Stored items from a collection
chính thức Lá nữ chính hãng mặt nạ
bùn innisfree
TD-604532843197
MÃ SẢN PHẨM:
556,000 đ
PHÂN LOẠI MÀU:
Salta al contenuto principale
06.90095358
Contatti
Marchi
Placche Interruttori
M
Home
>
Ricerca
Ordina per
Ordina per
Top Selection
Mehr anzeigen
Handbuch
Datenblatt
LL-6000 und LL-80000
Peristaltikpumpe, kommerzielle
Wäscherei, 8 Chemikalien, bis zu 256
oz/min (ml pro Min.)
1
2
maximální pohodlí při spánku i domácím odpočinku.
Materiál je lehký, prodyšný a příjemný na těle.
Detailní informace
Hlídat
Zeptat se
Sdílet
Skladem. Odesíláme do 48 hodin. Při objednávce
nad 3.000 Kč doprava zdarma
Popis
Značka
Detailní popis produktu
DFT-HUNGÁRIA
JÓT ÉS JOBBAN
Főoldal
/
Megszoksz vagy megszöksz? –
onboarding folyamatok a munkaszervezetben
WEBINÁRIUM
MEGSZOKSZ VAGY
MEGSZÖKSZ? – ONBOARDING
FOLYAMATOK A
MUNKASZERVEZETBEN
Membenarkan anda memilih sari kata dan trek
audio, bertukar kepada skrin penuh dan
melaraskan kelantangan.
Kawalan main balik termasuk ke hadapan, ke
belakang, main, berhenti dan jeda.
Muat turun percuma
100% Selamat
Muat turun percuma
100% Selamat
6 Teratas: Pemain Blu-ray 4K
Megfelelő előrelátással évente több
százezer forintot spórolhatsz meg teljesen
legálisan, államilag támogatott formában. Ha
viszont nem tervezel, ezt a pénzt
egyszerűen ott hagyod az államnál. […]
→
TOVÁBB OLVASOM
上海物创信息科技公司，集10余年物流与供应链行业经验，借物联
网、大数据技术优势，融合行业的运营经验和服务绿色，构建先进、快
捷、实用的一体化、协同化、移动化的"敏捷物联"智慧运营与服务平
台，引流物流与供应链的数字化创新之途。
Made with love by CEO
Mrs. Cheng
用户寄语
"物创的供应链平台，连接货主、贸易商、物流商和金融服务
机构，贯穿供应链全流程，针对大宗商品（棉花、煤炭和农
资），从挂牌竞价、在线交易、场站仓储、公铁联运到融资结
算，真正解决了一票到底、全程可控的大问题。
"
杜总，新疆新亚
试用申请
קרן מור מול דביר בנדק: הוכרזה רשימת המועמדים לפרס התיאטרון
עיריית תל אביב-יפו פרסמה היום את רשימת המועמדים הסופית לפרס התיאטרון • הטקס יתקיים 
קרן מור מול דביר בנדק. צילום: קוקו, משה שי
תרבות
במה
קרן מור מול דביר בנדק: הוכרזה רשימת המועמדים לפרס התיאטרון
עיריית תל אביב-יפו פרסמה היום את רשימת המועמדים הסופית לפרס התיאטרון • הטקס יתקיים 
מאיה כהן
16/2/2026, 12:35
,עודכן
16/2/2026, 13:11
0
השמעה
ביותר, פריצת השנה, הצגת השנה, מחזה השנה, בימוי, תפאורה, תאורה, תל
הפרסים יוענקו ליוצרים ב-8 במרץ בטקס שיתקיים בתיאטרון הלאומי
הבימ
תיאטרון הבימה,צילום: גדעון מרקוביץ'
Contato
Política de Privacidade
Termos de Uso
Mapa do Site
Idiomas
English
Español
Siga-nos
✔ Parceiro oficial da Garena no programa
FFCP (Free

Work task: Look above and repeat, character for character, the lines from the first one to the line with "audio, bertukar kepada skrin penuh dan", counting both.

Response area:
chính thức Lá nữ chính hãng mặt nạ
bùn innisfree
TD-604532843197
MÃ SẢN PHẨM:
556,000 đ
PHÂN LOẠI MÀU:
Salta al contenuto principale
06.90095358
Contatti
Marchi
Placche Interruttori
M
Home
>
Ricerca
Ordina per
Ordina per
Top Selection
Mehr anzeigen
Handbuch
Datenblatt
LL-6000 und LL-80000
Peristaltikpumpe, kommerzielle
Wäscherei, 8 Chemikalien, bis zu 256
oz/min (ml pro Min.)
1
2
maximální pohodlí při spánku i domácím odpočinku.
Materiál je lehký, prodyšný a příjemný na těle.
Detailní informace
Hlídat
Zeptat se
Sdílet
Skladem. Odesíláme do 48 hodin. Při objednávce
nad 3.000 Kč doprava zdarma
Popis
Značka
Detailní popis produktu
DFT-HUNGÁRIA
JÓT ÉS JOBBAN
Főoldal
/
Megszoksz vagy megszöksz? –
onboarding folyamatok a munkaszervezetben
WEBINÁRIUM
MEGSZOKSZ VAGY
MEGSZÖKSZ? – ONBOARDING
FOLYAMATOK A
MUNKASZERVEZETBEN
Membenarkan anda memilih sari kata dan trek
audio, bertukar kepada skrin penuh dan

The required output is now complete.